(Records from a data source)

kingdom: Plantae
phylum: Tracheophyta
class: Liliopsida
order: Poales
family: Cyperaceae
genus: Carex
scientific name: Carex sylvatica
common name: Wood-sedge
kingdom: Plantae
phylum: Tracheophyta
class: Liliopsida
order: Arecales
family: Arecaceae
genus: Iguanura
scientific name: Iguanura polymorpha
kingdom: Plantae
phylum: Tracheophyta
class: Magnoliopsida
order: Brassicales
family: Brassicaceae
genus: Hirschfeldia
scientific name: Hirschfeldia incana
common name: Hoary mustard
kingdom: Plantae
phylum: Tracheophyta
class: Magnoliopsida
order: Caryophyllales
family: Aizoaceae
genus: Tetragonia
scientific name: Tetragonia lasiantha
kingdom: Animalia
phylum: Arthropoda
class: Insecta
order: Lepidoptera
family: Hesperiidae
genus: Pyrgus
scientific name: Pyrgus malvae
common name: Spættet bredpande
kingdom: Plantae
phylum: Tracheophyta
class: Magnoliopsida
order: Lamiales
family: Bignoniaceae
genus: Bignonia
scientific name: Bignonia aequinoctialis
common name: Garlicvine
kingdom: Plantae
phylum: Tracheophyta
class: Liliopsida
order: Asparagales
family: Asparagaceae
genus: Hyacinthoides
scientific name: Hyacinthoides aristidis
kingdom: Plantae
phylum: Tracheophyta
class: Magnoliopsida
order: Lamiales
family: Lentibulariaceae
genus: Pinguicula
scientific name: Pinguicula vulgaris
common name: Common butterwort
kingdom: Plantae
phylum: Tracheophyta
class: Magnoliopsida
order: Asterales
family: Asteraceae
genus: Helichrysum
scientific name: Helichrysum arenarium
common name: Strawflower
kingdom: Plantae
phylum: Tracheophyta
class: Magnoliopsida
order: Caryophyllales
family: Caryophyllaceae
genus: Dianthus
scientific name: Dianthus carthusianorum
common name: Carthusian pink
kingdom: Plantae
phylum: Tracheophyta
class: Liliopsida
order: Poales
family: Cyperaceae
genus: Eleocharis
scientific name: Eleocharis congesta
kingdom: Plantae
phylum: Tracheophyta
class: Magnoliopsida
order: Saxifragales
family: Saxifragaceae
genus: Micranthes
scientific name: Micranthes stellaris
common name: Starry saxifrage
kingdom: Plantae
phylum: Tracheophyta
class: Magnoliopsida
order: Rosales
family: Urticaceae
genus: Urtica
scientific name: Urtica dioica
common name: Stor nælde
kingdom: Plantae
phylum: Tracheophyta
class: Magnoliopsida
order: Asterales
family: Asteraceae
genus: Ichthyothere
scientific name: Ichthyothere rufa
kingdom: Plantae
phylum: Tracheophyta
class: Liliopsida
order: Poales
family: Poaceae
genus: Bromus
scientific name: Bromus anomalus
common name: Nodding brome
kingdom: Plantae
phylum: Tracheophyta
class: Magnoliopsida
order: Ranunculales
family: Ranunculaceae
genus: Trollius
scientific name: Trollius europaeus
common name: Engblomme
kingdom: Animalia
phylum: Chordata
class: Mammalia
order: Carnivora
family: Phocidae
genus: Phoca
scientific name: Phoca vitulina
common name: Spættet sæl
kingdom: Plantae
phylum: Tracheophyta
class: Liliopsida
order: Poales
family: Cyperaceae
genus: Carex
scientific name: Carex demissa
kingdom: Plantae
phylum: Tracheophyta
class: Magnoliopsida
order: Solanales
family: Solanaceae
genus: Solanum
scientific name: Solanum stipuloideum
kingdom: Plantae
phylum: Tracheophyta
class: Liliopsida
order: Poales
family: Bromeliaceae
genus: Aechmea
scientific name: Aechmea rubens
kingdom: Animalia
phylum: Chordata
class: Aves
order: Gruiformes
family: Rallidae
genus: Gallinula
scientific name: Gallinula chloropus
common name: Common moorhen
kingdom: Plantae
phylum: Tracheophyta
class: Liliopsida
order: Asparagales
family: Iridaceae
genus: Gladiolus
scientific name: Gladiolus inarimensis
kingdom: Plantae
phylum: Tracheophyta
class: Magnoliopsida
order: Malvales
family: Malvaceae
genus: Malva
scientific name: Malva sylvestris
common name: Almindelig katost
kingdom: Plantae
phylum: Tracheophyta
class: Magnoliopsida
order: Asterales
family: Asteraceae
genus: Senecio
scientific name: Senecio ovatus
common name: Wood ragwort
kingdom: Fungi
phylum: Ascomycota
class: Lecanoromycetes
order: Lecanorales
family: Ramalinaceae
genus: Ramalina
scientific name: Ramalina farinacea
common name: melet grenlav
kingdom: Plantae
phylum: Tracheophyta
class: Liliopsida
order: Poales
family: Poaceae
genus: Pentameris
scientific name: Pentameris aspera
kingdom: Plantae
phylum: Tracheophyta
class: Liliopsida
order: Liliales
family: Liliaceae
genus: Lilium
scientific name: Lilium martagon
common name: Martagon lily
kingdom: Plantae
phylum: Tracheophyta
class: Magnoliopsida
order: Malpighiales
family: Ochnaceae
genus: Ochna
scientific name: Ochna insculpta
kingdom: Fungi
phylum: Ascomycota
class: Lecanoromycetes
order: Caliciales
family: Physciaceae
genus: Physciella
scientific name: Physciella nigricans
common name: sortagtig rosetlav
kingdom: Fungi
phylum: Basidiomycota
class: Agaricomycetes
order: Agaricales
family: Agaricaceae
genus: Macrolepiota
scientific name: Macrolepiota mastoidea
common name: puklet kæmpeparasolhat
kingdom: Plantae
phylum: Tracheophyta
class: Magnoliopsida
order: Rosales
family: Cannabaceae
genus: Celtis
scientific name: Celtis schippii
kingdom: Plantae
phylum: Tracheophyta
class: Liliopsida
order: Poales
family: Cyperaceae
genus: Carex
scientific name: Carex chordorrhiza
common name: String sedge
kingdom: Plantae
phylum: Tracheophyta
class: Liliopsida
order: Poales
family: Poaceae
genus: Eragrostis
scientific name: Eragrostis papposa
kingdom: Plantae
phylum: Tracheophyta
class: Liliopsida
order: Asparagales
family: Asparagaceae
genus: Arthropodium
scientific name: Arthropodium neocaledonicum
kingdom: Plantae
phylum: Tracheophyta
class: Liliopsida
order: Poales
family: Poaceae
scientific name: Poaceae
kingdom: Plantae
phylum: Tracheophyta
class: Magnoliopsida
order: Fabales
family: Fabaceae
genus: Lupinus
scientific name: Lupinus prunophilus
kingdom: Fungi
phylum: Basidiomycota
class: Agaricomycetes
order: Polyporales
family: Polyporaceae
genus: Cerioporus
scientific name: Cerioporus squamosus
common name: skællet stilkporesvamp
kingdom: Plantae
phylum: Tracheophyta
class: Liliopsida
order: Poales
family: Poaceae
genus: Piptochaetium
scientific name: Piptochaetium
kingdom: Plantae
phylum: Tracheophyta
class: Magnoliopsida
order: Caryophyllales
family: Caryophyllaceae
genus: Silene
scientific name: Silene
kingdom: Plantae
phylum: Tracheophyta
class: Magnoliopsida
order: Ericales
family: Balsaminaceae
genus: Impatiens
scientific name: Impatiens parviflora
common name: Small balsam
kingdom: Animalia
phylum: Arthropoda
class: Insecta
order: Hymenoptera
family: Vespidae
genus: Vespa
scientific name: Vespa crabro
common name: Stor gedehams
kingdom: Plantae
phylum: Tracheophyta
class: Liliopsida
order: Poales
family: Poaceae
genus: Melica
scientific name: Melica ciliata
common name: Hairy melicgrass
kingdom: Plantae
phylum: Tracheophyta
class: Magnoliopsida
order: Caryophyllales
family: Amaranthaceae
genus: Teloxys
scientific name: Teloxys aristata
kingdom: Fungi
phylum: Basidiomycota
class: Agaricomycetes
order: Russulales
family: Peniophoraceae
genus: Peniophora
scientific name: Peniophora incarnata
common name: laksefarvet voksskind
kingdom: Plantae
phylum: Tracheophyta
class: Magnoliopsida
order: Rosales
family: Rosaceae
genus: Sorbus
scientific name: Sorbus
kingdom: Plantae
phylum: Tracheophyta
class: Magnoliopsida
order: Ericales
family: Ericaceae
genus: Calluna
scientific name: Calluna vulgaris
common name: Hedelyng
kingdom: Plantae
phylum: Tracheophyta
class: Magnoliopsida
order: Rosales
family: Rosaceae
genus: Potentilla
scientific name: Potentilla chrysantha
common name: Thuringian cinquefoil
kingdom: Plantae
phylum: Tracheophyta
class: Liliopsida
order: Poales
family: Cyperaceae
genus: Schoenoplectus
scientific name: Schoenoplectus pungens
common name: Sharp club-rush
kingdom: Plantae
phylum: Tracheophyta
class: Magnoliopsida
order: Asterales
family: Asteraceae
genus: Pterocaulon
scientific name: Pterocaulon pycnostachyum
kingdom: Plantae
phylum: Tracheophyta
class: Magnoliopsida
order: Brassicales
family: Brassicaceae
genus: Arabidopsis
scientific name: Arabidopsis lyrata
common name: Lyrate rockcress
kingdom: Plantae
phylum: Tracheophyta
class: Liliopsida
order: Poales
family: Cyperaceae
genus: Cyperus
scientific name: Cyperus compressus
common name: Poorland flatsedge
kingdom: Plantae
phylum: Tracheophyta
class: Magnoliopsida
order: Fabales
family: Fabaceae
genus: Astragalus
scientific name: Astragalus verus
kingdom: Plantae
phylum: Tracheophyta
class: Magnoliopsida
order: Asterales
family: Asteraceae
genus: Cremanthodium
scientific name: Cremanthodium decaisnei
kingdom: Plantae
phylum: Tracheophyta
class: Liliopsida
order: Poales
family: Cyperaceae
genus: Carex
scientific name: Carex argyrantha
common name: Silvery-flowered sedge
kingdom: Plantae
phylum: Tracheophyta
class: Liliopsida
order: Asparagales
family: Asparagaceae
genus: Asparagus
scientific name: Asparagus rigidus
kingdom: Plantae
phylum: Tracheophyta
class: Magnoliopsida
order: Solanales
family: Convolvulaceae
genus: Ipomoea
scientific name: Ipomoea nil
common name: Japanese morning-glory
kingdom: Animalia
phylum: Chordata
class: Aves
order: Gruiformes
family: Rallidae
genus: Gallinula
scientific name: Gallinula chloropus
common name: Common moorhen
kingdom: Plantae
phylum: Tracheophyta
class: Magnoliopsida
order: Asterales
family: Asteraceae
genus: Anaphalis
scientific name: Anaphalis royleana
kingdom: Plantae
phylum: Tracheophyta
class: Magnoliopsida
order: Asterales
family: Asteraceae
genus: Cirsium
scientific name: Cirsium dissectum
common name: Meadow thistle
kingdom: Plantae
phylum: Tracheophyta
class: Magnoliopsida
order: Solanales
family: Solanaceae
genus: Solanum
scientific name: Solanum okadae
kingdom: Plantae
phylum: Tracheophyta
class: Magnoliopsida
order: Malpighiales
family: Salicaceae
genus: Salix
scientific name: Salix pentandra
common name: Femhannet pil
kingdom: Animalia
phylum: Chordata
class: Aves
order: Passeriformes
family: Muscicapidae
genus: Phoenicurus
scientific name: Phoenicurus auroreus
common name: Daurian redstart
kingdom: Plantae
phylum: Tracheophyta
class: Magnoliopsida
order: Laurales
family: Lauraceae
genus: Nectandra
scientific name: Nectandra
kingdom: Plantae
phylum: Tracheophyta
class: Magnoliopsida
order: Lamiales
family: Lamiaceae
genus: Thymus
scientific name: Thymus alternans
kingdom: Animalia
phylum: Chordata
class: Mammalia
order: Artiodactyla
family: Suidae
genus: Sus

Written request -
Set down the items from the start through the line that contains "scientific name: Urtica dioica" word for word, with both ends included.

Correct response -
kingdom: Plantae
phylum: Tracheophyta
class: Liliopsida
order: Poales
family: Cyperaceae
genus: Carex
scientific name: Carex sylvatica
common name: Wood-sedge
kingdom: Plantae
phylum: Tracheophyta
class: Liliopsida
order: Arecales
family: Arecaceae
genus: Iguanura
scientific name: Iguanura polymorpha
kingdom: Plantae
phylum: Tracheophyta
class: Magnoliopsida
order: Brassicales
family: Brassicaceae
genus: Hirschfeldia
scientific name: Hirschfeldia incana
common name: Hoary mustard
kingdom: Plantae
phylum: Tracheophyta
class: Magnoliopsida
order: Caryophyllales
family: Aizoaceae
genus: Tetragonia
scientific name: Tetragonia lasiantha
kingdom: Animalia
phylum: Arthropoda
class: Insecta
order: Lepidoptera
family: Hesperiidae
genus: Pyrgus
scientific name: Pyrgus malvae
common name: Spættet bredpande
kingdom: Plantae
phylum: Tracheophyta
class: Magnoliopsida
order: Lamiales
family: Bignoniaceae
genus: Bignonia
scientific name: Bignonia aequinoctialis
common name: Garlicvine
kingdom: Plantae
phylum: Tracheophyta
class: Liliopsida
order: Asparagales
family: Asparagaceae
genus: Hyacinthoides
scientific name: Hyacinthoides aristidis
kingdom: Plantae
phylum: Tracheophyta
class: Magnoliopsida
order: Lamiales
family: Lentibulariaceae
genus: Pinguicula
scientific name: Pinguicula vulgaris
common name: Common butterwort
kingdom: Plantae
phylum: Tracheophyta
class: Magnoliopsida
order: Asterales
family: Asteraceae
genus: Helichrysum
scientific name: Helichrysum arenarium
common name: Strawflower
kingdom: Plantae
phylum: Tracheophyta
class: Magnoliopsida
order: Caryophyllales
family: Caryophyllaceae
genus: Dianthus
scientific name: Dianthus carthusianorum
common name: Carthusian pink
kingdom: Plantae
phylum: Tracheophyta
class: Liliopsida
order: Poales
family: Cyperaceae
genus: Eleocharis
scientific name: Eleocharis congesta
kingdom: Plantae
phylum: Tracheophyta
class: Magnoliopsida
order: Saxifragales
family: Saxifragaceae
genus: Micranthes
scientific name: Micranthes stellaris
common name: Starry saxifrage
kingdom: Plantae
phylum: Tracheophyta
class: Magnoliopsida
order: Rosales
family: Urticaceae
genus: Urtica
scientific name: Urtica dioica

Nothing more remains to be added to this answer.